• **EXERCISE AIM**
Read the lines below. Copy out any that hold the string "none".

• **SOURCE MATERIAL**
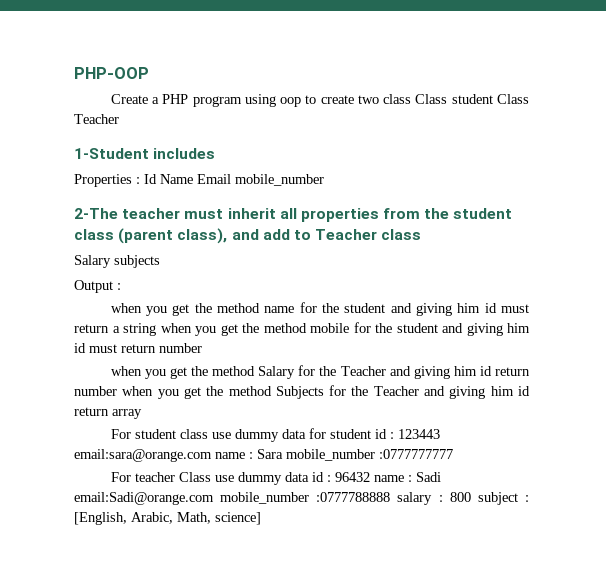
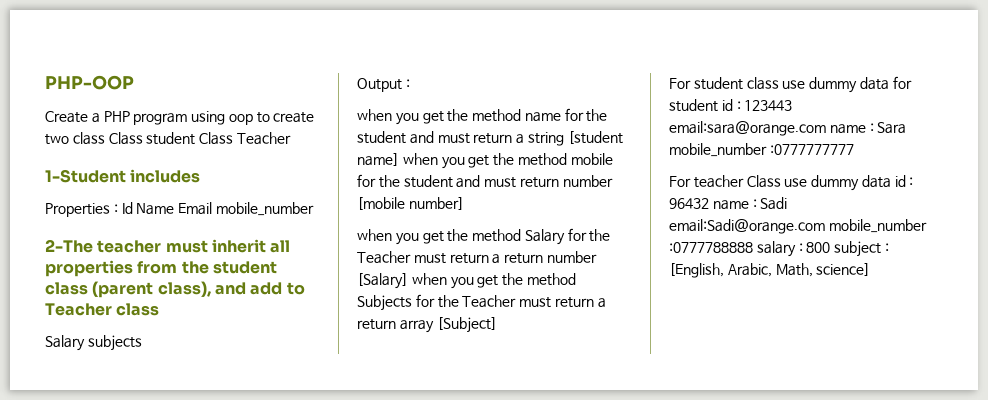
[416,303,497,316] giving him id -> (434, 137) none
(156, 329) none -> [567,131,623,144] [357,153,399,166] [student name]
[466,323,530,336] [74,343,86,353] giving him id -> (481, 181) none
(202, 348) none -> [357,197,464,210] [mobile number]
[389,366,530,379] [74,386,117,396] and giving him id return number -> [413,251,597,264] [357,273,408,289] must return a return number [Salary]
[424,386,531,399] and giving him id -> [519,297,606,308] must return a
(142, 414) none -> [436,317,497,333] [Subject]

• **ANSWER TO THIS EXERCISE**
[416,303,497,316] giving him id -> (434, 137) none
(156, 329) none -> [567,131,623,144] [357,153,399,166] [student name]
[466,323,530,336] [74,343,86,353] giving him id -> (481, 181) none
(202, 348) none -> [357,197,464,210] [mobile number]
(142, 414) none -> [436,317,497,333] [Subject]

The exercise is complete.